Le quartier administratif n’est qu’une portion de « Montparnasse », un lieu-dit parisien qui désigne habituellement un périmètre plus large que le seul quartier administratif. Certains des lieux emblématiques de Montparnasse sont situés, non dans le quartier du Montparnasse, mais dans les quartiers Notre-Dame-des-Champs, Necker ou Plaisance, (par exemple, la gare de Paris-Montparnasse, dans les quartiers Plaisance et Necker, ou la tour Montparnasse et le musée du Montparnasse, tous deux situés dans le quartier Necker). À l'inverse, une partie du quartier administratif — notamment celle qui s'étend à l'est de la place Denfert-Rochereau — n'appartient pas au Montparnasse culturel, qui s'articule autour du boulevard du Montparnasse et dont le centre névralgique est le carrefour avec le boulevard Raspail, qui porte le nom de « place Pablo-Picasso » depuis 1984.
Origine et postérité du nom
Le nom de ce quartier avait été donné par les étudiants voisins qui venaient déclamer des vers sur la butte formée par des remblais au XVIIe siècle, en référence au mont Parnasse, résidence des Muses de la mythologie grecque. La colline fut en partie arasée pour tracer le boulevard du Montparnasse au XVIIIe siècle, lieu de promenade alors à la périphérie de la ville. Dès la Révolution française, de nombreuses salles de danse et cabarets s'y installèrent[réf. nécessaire].
Montparnasse est déformé en Montparno (« De Ménilmuche à Montparno ») dans le poème peu parnassien « Autre sonnet bigorne » de la nouvelle édition de La Chanson des Gueux de Jean Richepin en 1881 (et non dans la première de 1876 comme on l'affirme un peu vite). En 1901, dans L'argot au XXe siècle, Aristide Bruant et Léon de Bercy listent Montpar, Montparno, Montper, Montperno, Montpernasse à l'article MONTPARNASSE.
Historique
La communauté artistique
L’Exposition universelle de 1889 et la vie artistique déjà si riche de Montmartre attirent de nombreux artistes qui vont choisir ce quartier populaire plus au centre de Paris et qui va devenir la plaque tournante de la modernité. Pablo Picasso y aménageait parmi les premiers. Montparnasse allait connaître son apogée dans les années 1920, les Années folles. Il était alors le cœur de la vie intellectuelle et artistique à Paris, avec ses cafés qui entreront dans l'histoire de l'art.
À cette époque, de nombreux artistes de pays très divers sont attirés par le rayonnement intact de Paris.
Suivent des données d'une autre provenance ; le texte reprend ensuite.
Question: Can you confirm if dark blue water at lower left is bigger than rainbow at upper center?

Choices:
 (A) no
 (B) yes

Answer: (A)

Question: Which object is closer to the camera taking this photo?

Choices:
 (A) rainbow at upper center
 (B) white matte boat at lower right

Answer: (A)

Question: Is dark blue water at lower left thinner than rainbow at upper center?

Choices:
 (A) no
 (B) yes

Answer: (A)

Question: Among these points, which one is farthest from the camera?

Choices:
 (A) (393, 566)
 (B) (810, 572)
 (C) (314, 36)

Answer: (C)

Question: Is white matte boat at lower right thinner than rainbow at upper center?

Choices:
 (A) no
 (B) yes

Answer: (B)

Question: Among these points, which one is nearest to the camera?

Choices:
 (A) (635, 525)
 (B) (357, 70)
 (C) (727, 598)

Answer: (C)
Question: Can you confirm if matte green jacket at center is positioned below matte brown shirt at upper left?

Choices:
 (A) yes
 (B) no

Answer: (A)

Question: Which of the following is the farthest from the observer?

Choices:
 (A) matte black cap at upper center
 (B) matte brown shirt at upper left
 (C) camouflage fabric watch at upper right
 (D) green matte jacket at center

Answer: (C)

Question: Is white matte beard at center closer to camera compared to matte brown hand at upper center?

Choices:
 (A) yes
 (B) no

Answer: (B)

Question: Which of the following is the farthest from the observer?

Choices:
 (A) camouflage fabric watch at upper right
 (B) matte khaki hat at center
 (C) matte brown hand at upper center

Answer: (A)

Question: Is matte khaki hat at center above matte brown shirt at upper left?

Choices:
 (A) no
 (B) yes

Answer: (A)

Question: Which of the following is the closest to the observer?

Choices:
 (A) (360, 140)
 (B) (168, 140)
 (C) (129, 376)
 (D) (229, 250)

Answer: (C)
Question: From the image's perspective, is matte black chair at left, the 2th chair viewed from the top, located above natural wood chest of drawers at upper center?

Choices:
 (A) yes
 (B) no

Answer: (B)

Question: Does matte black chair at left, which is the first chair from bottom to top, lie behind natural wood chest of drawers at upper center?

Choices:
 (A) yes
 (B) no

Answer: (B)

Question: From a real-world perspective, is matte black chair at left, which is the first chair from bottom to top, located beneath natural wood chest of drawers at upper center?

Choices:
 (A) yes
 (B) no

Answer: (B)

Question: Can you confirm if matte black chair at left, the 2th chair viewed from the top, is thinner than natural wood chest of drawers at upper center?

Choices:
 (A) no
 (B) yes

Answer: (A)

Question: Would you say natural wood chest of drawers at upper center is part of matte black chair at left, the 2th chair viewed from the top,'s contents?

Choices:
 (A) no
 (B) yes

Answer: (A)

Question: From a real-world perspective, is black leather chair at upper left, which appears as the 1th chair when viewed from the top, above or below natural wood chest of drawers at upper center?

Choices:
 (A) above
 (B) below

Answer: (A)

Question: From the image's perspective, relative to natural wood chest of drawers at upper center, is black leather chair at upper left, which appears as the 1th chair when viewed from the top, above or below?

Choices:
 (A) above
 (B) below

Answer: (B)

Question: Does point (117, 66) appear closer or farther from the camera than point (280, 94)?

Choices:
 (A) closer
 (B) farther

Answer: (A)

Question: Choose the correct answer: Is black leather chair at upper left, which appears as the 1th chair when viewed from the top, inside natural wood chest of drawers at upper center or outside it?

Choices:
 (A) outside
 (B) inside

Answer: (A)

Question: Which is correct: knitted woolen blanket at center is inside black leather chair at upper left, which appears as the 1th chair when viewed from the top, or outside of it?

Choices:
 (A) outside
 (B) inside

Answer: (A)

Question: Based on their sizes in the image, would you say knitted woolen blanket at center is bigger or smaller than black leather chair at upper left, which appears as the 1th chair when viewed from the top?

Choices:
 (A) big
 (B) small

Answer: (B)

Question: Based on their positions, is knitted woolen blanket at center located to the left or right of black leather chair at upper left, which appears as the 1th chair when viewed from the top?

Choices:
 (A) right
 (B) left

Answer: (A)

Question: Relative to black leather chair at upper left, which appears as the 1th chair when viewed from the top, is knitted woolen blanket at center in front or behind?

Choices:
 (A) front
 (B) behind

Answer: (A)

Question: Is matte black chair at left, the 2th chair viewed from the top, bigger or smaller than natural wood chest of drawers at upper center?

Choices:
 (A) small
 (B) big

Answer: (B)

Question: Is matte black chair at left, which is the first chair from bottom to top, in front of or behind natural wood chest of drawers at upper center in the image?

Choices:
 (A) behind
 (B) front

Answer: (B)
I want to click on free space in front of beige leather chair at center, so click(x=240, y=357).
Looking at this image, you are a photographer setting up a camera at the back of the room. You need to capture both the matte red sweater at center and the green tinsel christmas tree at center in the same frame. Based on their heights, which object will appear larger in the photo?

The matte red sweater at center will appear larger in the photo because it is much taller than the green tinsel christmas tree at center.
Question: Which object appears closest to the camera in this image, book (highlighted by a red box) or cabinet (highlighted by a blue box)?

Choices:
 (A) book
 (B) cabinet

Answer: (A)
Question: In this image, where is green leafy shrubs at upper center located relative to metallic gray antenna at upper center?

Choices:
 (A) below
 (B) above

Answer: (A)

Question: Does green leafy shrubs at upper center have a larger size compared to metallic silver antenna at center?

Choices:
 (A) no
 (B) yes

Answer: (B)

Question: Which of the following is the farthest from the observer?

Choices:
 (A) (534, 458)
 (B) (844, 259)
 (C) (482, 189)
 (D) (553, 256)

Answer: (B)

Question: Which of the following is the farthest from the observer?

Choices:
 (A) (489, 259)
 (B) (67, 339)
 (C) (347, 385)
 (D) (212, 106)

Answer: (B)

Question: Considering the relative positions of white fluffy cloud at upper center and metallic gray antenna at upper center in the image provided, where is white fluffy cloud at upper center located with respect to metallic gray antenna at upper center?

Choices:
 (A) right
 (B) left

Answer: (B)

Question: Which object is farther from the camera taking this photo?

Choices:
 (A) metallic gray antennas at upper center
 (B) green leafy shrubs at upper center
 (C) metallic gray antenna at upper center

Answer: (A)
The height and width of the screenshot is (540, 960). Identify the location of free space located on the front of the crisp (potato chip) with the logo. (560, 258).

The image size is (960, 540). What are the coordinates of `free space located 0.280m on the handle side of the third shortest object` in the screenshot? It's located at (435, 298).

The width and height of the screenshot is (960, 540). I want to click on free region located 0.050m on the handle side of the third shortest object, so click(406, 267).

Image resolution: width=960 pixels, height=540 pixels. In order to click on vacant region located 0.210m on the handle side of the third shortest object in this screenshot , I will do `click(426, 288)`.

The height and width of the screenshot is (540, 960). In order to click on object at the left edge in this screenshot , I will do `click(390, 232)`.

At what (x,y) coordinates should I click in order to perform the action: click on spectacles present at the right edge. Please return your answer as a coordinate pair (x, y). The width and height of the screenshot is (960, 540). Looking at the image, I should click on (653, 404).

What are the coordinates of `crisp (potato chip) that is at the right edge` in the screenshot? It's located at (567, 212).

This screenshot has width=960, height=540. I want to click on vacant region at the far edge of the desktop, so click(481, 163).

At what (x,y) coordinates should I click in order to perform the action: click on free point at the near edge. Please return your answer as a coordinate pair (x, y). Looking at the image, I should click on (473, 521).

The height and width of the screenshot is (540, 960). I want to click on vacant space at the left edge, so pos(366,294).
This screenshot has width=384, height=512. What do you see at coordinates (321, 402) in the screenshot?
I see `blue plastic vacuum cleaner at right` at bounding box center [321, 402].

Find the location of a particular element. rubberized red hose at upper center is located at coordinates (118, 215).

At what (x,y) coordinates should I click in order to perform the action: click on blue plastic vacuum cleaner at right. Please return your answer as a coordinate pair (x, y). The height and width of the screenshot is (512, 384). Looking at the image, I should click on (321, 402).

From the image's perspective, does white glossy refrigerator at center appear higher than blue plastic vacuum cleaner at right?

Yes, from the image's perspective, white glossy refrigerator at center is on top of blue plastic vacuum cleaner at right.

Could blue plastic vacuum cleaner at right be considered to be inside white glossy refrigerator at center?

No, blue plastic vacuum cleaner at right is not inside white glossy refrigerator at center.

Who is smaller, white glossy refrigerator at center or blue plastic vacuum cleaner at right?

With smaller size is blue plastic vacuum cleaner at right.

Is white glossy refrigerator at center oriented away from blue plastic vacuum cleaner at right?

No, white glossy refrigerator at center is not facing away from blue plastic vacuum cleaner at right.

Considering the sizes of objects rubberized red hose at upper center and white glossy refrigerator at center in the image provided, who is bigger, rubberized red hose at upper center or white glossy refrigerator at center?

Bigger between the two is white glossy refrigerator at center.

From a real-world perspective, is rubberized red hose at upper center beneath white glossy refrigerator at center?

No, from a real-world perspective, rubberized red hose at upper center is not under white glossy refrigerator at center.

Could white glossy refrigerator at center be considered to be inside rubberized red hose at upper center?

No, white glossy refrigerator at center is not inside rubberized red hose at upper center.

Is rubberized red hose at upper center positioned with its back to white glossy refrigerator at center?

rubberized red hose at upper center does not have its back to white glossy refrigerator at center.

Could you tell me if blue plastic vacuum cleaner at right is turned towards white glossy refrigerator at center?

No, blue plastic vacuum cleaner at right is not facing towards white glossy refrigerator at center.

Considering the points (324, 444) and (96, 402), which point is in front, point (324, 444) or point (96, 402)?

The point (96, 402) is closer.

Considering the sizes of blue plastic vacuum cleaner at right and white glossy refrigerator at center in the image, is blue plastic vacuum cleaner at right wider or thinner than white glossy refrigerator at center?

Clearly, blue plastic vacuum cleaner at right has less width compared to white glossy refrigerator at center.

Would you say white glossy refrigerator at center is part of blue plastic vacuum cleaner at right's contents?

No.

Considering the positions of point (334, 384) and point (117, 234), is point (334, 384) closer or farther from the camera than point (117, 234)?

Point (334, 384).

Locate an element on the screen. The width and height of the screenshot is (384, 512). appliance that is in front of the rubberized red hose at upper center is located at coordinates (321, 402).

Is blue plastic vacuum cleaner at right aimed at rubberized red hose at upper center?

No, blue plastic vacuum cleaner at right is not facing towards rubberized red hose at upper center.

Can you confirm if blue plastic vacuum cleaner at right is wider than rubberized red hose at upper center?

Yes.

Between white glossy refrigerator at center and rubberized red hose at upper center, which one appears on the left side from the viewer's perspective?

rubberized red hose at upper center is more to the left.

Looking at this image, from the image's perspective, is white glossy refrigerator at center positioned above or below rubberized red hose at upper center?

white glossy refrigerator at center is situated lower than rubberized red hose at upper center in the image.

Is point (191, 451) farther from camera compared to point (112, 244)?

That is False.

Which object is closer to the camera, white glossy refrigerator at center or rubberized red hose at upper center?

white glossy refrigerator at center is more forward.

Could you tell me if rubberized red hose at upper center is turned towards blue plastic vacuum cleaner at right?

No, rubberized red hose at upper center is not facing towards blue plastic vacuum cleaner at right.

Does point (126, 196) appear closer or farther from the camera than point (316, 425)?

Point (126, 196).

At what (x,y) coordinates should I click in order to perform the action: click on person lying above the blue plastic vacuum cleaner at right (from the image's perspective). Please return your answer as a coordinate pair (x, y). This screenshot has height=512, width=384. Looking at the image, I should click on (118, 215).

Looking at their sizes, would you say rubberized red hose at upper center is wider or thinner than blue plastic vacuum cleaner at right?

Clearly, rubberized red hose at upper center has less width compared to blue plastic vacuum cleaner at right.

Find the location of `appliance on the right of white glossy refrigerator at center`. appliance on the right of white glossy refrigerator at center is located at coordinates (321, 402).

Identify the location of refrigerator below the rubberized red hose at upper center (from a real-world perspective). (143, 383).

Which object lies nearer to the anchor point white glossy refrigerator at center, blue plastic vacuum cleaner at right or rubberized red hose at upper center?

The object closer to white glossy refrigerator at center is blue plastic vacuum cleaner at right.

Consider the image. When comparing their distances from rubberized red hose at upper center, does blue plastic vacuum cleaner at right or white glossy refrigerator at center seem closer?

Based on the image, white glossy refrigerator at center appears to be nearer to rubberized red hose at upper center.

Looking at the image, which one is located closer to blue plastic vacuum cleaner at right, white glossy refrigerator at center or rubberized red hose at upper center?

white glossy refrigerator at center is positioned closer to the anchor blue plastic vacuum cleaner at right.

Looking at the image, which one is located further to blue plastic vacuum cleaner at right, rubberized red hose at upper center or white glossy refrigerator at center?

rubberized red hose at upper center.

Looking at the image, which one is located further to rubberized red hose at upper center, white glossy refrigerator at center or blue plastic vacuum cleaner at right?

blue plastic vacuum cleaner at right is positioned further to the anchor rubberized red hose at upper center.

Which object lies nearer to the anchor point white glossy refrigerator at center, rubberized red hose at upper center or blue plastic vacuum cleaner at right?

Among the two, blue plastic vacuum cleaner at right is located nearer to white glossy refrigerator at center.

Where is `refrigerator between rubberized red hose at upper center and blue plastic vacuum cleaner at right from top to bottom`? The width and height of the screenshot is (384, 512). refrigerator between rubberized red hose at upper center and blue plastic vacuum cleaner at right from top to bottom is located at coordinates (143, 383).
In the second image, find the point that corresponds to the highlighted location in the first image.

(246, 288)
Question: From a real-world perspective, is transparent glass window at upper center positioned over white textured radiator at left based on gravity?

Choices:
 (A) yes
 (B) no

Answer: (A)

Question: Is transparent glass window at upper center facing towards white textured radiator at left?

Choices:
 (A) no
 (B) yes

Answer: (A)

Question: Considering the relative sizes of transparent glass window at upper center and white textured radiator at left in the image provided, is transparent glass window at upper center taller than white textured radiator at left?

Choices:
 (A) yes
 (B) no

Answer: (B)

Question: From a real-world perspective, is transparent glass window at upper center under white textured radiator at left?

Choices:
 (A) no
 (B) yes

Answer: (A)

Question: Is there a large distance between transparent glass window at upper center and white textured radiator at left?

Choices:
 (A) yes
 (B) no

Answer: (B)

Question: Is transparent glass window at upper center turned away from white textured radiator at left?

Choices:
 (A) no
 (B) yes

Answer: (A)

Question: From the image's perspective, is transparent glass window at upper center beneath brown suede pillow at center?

Montparnasse, quartier encore relativement en friche, leur offre des ateliers à des loyers modiques et un environnement de cafés bon marché qui facilite la sociabilité, l'émulation et l'entraide. Les « Montparnos » vont rapidement y instaurer une atmosphère créative et libertaire, et attirer des commanditaires, pas uniquement français, à la recherche de talents nouveaux. Dans cette communauté mondialisée qui formera l'École de Paris, la créativité était accueillie avec toutes ses bizarreries et provocations, chaque nouvelle arrivée étant accueillie comme la promesse d'un renouvellement artistique. Quand Tsuguharu Foujita débarqua du Japon en 1913, ne connaissant personne, il rencontra Soutine que son ami Pinchus Krémègne avait fait venir de Lituanie, Modigliani qui habitait rue Falguière, Pascin et Léger pratiquement la même nuit, et en quelques semaines devint ami avec Juan Gris, Pablo Picasso et Henri Matisse.[réf. nécessaire]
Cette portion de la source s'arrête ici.